Searching for missing heritability: designing rare variant association studies

Abstract

Genetic studies have revealed thousands of loci predisposing to hundreds of human diseases and traits, revealing important biological pathways and defining novel therapeutic hypotheses. However, the genes discovered to date typically explain less than half of the apparent heritability. Because efforts have largely focused on common genetic variants, one hypothesis is that much of the missing heritability is due to rare genetic variants.

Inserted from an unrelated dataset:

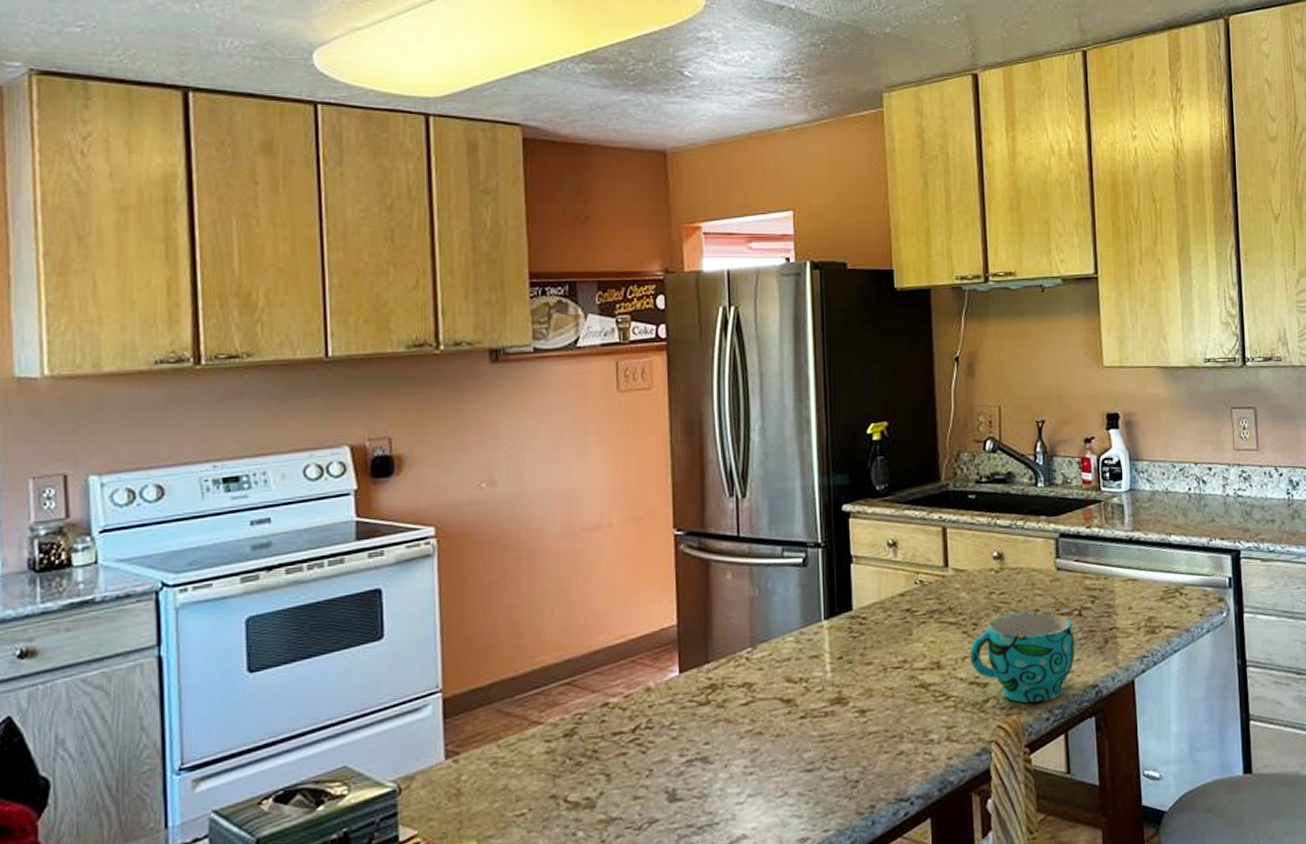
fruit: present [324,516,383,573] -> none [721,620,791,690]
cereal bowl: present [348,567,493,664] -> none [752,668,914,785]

Studies of common variants are typically referred to as genomewide association studies, whereas studies of rare variants are often simply called sequencing studies. Because they are actually closely related, we use the terms common variant association study (CVAS) and rare variant association study (RVAS). In this paper, we outline the similarities and differences between RVAS and CVAS and describe a conceptual framework for the design of RVAS. We apply the framework to address key questions about the sample sizes needed to detect association, the relative merits of testing disruptive alleles vs. missense alleles, frequency thresholds for filtering alleles, the value of predictors of the functional impact of missense alleles, the potential utility of isolated populations, the value of gene-set analysis, and the utility of de novo mutations. The optimal design depends critically on the selection coefficient against deleterious alleles and thus varies across genes. The analysis shows that common variant and rare variant studies require similarly large sample collections. In particular, a well-powered RVAS should involve discovery sets with at least 25,000 cases, together with a substantial replication set.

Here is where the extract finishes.